La réponse de Dmitry Peskov, porte-parole du Kremlin, a été directe et sans équivoque :
- Peskov a déclaré que les BRICS « n'ont jamais cherché à attaquer d'autres pays ou leurs devises », rejetant ainsi toute volonté de déstabiliser l'économie mondiale ;
- Il a souligné que les BRICS forment un groupe uni autour de valeurs de coopération et de prospérité mutuelle, et non une alliance dirigée contre les États-Unis ou leurs alliés ;
- Le Kremlin a insisté sur le fait que la Russie et les autres membres des BRICS ne cherchent en aucun cas à concurrencer la suprématie du dollar, mais à renforcer leurs relations économiques internes.
Cette déclaration visait à apaiser les tensions et à redéfinir les intentions du groupe BRICS dans un contexte où les relations avec les États-Unis restent tendues. Le Kremlin met en avant la dimension collective du groupe, qui, selon lui, n'est pas motivé par des rivalités monétaires ou des ambitions géopolitiques à grande échelle, mais par un désir de coopération économique régionale et internationale.
Les BRICS et la montée du yuan
Malgré les démentis russes, il existe des dynamiques internes au groupe qui vont au-delà des déclarations politiques. Tandis que la Russie insiste sur l'unité et la coopération, la Chine, en tant que leader économique de ce bloc, poursuit une stratégie de diversification monétaire.
Le gouvernement chinois travaille activement à promouvoir l'utilisation du yuan dans le commerce international, notamment à travers des accords bilatéraux et des initiatives telles que les « accords de swap de devises entre banques centrales ». Cela traduit une volonté de réduire la dépendance au dollar dans certaines régions du monde, sans viser directement une substitution immédiate.

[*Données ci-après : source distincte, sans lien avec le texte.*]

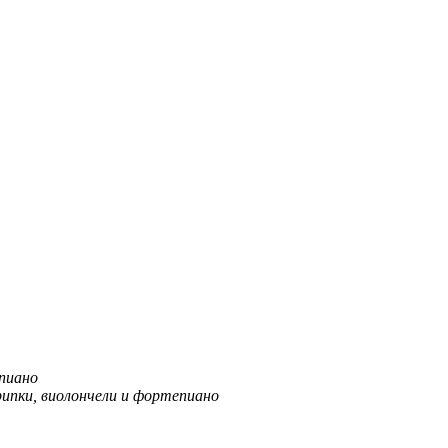
пиано
рипки, виолончели и фортепиано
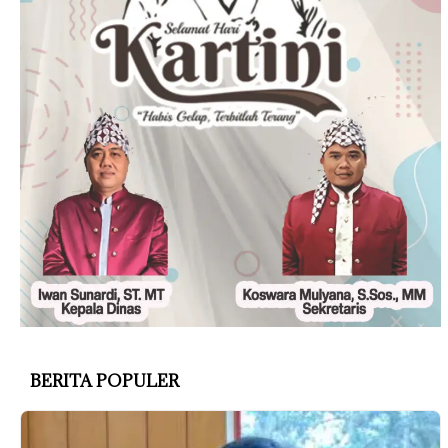
BERITA POPULER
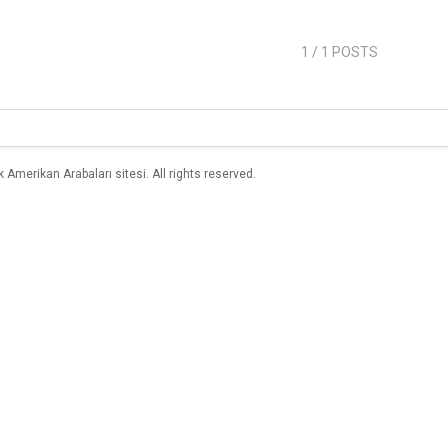
1
/ 1 POSTS
merikan Arabaları sitesi. All rights reserved.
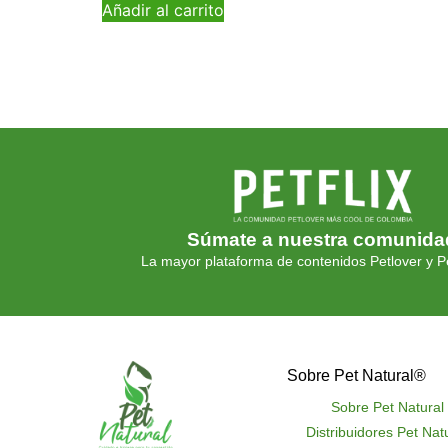
Añadir al carrito
Súmate a nuestra comunida
La mayor plataforma de contenidos Petlover y Pe
Sobre Pet Natural®
Sobre Pet Natural
Distribuidores Pet Nat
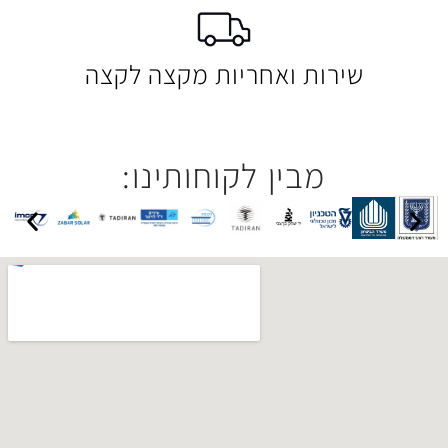
 ואחריות מקצה לקצה
בין לקוחותינו:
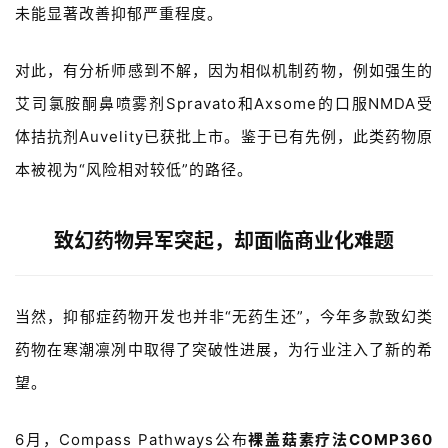
未能显著改善抑郁严重程度。
对此，有分析师感到不解，因为相似机制药物，例如强生的
艾司氯胺酮鼻喷雾剂
Spravato
和
Axso
me
的口服
NMDA
受
体拮抗剂
Auvelity
已获批上市。鉴于已有先例，此类药物原
本被视为
“
风险相对较低
”
的路径。
致幻药物
异军突起，却面临商业化难题
当然，抑郁症药物开发也并非“无药生还”，今年多款致幻类
药物在寒潮凛冽中取得了突破性进展，为行业注入了新的希
望。 
6
月，
Compass Pathways
公布
裸盖菇素疗法
COMP360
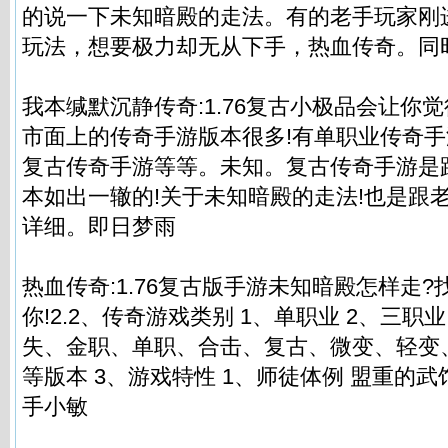
的说一下未知暗殿的走法。有的老手玩家刚
玩法，想要极力却无从下手，热血传奇。同
我本缄默沉静传奇:1.76复古小极品会让你
市面上的传奇手游版本很多!有单职业传奇
复古传奇手游等等。未知。复古传奇手游是跟
本如出一辙的!关于未知暗殿的走法!也是跟
详细。即日梦雨
热血传奇:1.76复古版手游未知暗殿怎样走
你!2.2、传奇游戏类别 1、单职业 2、三职
失、金职、单职、合击、复古、微变、轻变
等版本 3、游戏特性 1、师徒体例 盟重的
手小敏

Cette approche, bien qu'elle ne remette pas directement en cause la domination du dollar, reflète un intérêt croissant des BRICS, en particulier de la Chine, pour l'internationalisation du yuan. Le projet récent de la Chine de créer une zone de libre-échange en yuan en Asie et en Afrique pourrait être vu comme le signe d'une évolution progressive du système financier international.
Cependant, les obstacles restent nombreux : la volatilité du yuan, la réticence de certains pays à adopter une devise contrôlée par la Chine, et la résistance manifeste des États-Unis à perdre leur position de leader dans le commerce mondial.

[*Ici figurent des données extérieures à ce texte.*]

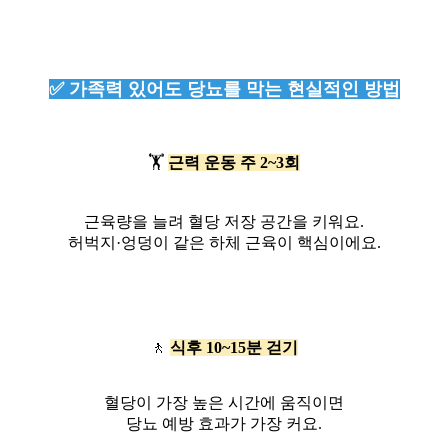
✅ 가족력 있어도 당뇨를 막는 현실적인 방법
🏋️
근력 운동 주 2~3회
근육량을 늘려 혈당 저장 공간을 키워요.
허벅지·엉덩이 같은 하체 근육이 핵심이에요.
🚶
식후 10~15분 걷기
혈당이 가장 높은 시간에 움직이면
당뇨 예방 효과가 가장 커요.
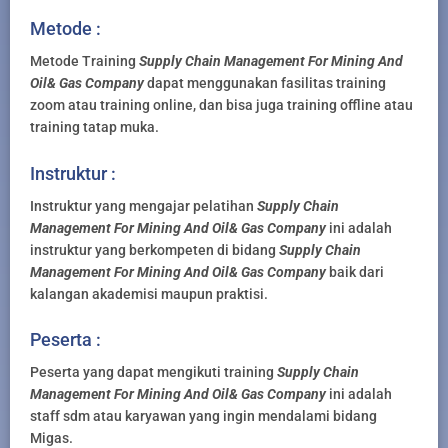
Metode :
Metode Training
Supply Chain Management For Mining And
Oil& Gas Company
dapat menggunakan fasilitas training
zoom atau training online, dan bisa juga training offline atau
training tatap muka.
Instruktur :
Instruktur yang mengajar pelatihan
Supply Chain
Management For Mining And Oil& Gas Company
ini adalah
instruktur yang berkompeten di bidang
Supply Chain
Management For Mining And Oil& Gas Company
baik dari
kalangan akademisi maupun praktisi.
Peserta :
Peserta yang dapat mengikuti training
Supply Chain
Management For Mining And Oil& Gas Company
ini adalah
staff sdm atau karyawan yang ingin mendalami bidang
Migas.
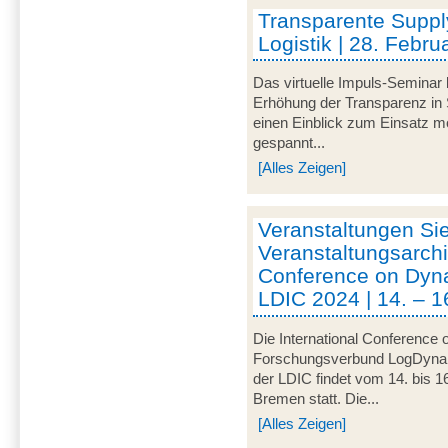
Transparente Suppl
Logistik | 28. Febru
Das virtuelle Impuls-Seminar 
Erhöhung der Transparenz in 
einen Einblick zum Einsatz mo
gespannt...
[Alles Zeigen]
Veranstaltungen Si
Veranstaltungsarchi
Conference on Dynam
LDIC 2024 | 14. – 1
Die International Conference 
Forschungsverbund LogDynamic
der LDIC findet vom 14. bis 1
Bremen statt. Die...
[Alles Zeigen]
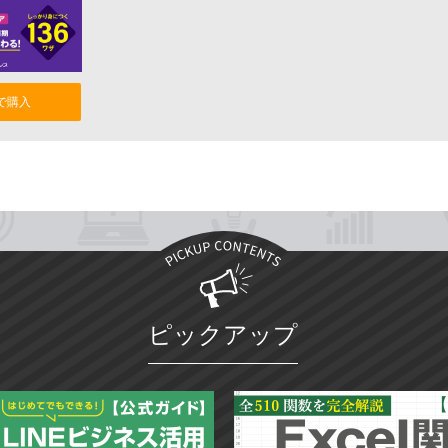
nで購入
ピックアップ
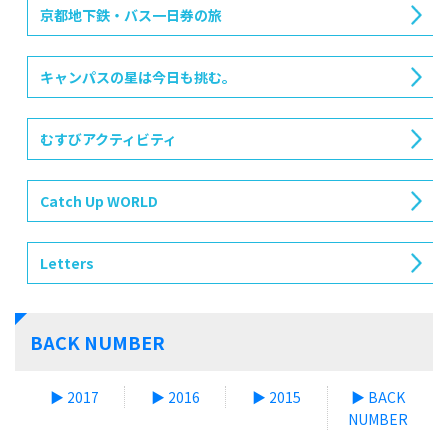
京都地下鉄・バス一日券の旅
キャンパスの星は今日も挑む。
むすびアクティビティ
Catch Up WORLD
Letters
BACK NUMBER
▶ 2017
▶ 2016
▶ 2015
▶ BACK
NUMBER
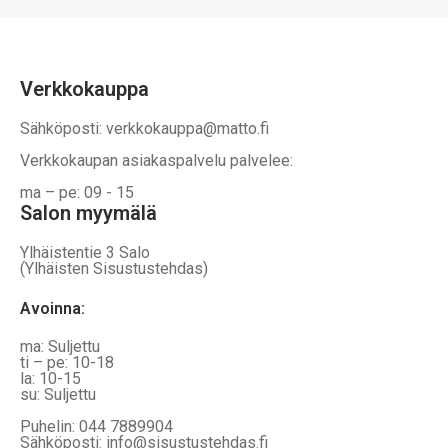
Verkkokauppa
Sähköposti: verkkokauppa@matto.fi
Verkkokaupan asiakaspalvelu palvelee:
ma – pe: 09 - 15
Salon myymälä
Ylhäistentie 3 Salo
(Ylhäisten Sisustustehdas)
Avoinna:
ma: Suljettu
ti – pe: 10-18
la: 10-15
su: Suljettu
Puhelin: 044 7889904
Sähköposti: info@sisustustehdas.fi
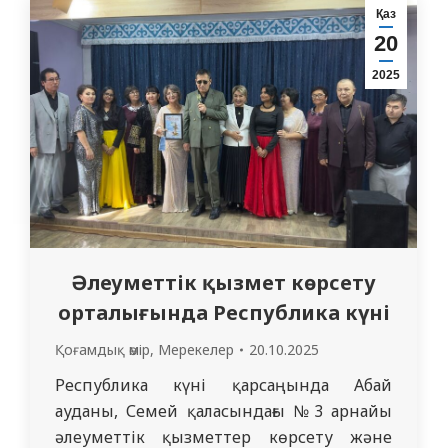
кезеңдері туралы тереңірек мәлімет
Қаз
алды. Мұражайға бару студенттердің
20
дүниетанымын кеңейтіп қана қоймай,
2025
олар оқып жатқан елдің тарихи-мәдени
мұрасын терең түсінуге мүмкіндік берді.
Әлеуметтік қызмет көрсету
орталығында Республика күні
Қоғамдық өмір
,
Мерекелер
20.10.2025
Республика күні қарсаңында Абай
ауданы, Семей қаласындағы №3 арнайы
әлеуметтік қызметтер көрсету және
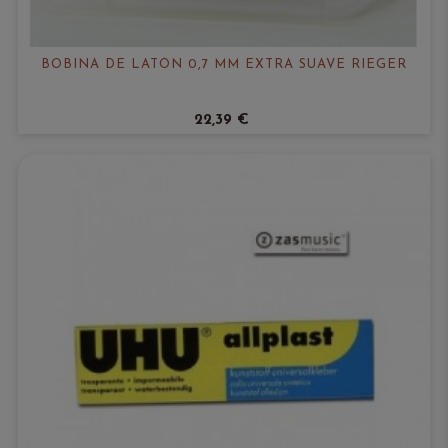
BOBINA DE LATÓN 0,7 MM EXTRA SUAVE RIEGER
22,39 €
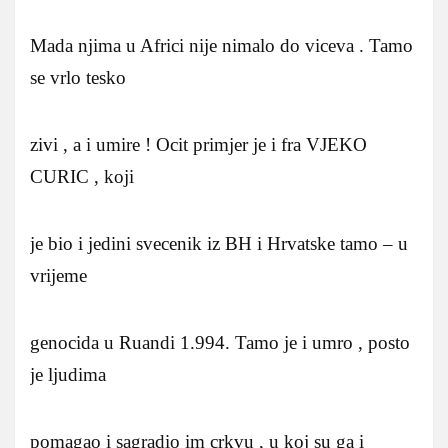
Mada njima u Africi nije nimalo do viceva . Tamo
se vrlo tesko
zivi , a i umire ! Ocit primjer je i fra VJEKO
CURIC , koji
je bio i jedini svecenik iz BH i Hrvatske tamo – u
vrijeme
genocida u Ruandi 1.994. Tamo je i umro , posto
je ljudima
pomagao i sagradio im crkvu , u koj su ga i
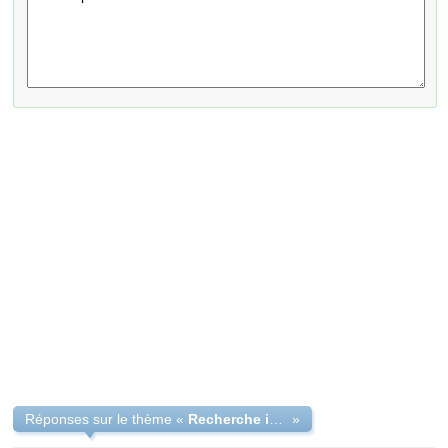
Réponses sur le thème «
Recherche investisseur pour projet rentable
»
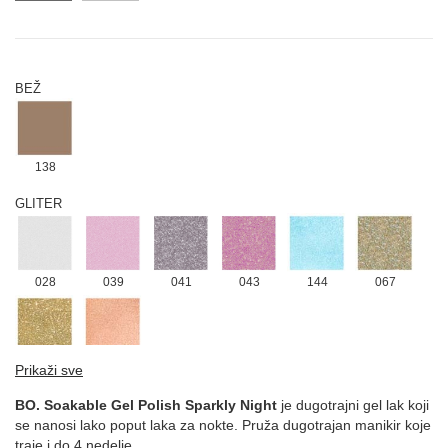
BEŽ
138
GLITER
028
039
041
043
144
067
134
131
Prikaži sve
LJUBIČASTA
BO. Soakable Gel Polish Sparkly Night
je dugotrajni gel lak koji
se nanosi lako poput laka za nokte. Pruža dugotrajan manikir koje
traje i do 4 nedelje.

Bien que le Kremlin s'efforce d'apaiser les esprits en rejetant les accusations de Trump, il est indéniable que les BRICS, notamment la Chine, développent des stratégies monétaires qui pourraient à long terme modifier l'architecture financière mondiale. Les évolutions futures dépendront de la capacité de ces pays à surmonter les défis économiques et politiques tout en maintenant leur coopération au sein du groupe. Les enjeux sont colossaux, et la domination du dollar pourrait finir par être remise en question.